I had seen only a small part of the house when I arrived. When the elevator door opened, she pushed me to the left and around a corner. The hallway seemed endless, but along the way, she pointed out the game room, the formal dining room, the den and library, the entertainment center, and then a hallway that branched off to the right. She said that was where the indoor pool was located.

Right off the kitchen was what she called their informal dining room. No room in this house was small to me, but she called it one of their smaller rooms. It had a beautiful dark hardwood table with twelve cushioned hardwood chairs. The walls were paneled in a lighter wood, and a large window looked toward the rear of the property.

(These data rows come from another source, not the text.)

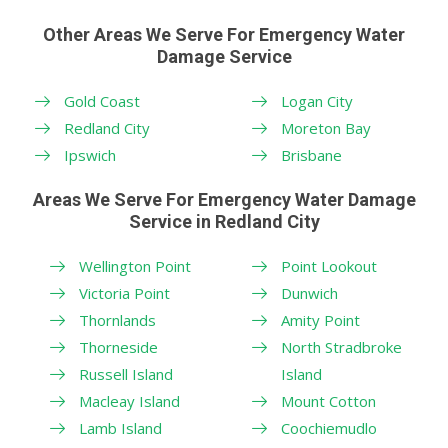
Other Areas We Serve For Emergency Water
Damage Service
Gold Coast
Logan City
Redland City
Moreton Bay
Ipswich
Brisbane
Areas We Serve For Emergency Water Damage
Service in Redland City
Wellington Point
Point Lookout
Victoria Point
Dunwich
Thornlands
Amity Point
Thorneside
North Stradbroke
Russell Island
Island
Macleay Island
Mount Cotton
Lamb Island
Coochiemudlo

“Is that a lake?” I asked, looking out.

“Donald’s lake, yes. It’s man-made. He says he’s going to stock it with fish. What fun is that, right? It would be like shooting fish in a barrel, but once Donald sees something someone else has, he wants it, too. There are two rowboats. That’s fun, at least.”

She pulled a chair away next to the chair at the end of the table and fit me into that place. Two dinner settings, glasses, and silverware were already there. Almost as soon as Mrs. March took her seat, Mrs. Duval came through the door that led from the kitchen. She carried a bowl of rolls and a jug of water.

“Good evening, Mrs. Duval,” Mrs. March said, sounding very formal all of a sudden.

“Good evening, Mrs. March.”

“Doesn’t our little girl look pretty tonight?”

Mrs. Duval paused after she poured Mrs. March’s glass of water and looked at me as if I had just arrived. I caught the slight tic in her eyes, the little moment of surprise. She glanced at Mrs. March and then forced a smile and said, “Sí, muy bonita.”

Mrs. March looked satisfied. She leaned toward me as Mrs. Duval returned to the kitchen. “That means ‘very pretty’ in Spanish,” she whispered. “Do you know any Spanish?”

“Not really,” I said. “I mean, I know some words.”

“Alena spoke fluent Spanish, because Mrs. Duval had been her nanny since birth. I’m sure you’ll learn quite a bit just being around her. It’s the best way to learn a language, better than in a classroom. That’s what Donald says.”

“I know some Chinese words because of my mother,” I told her.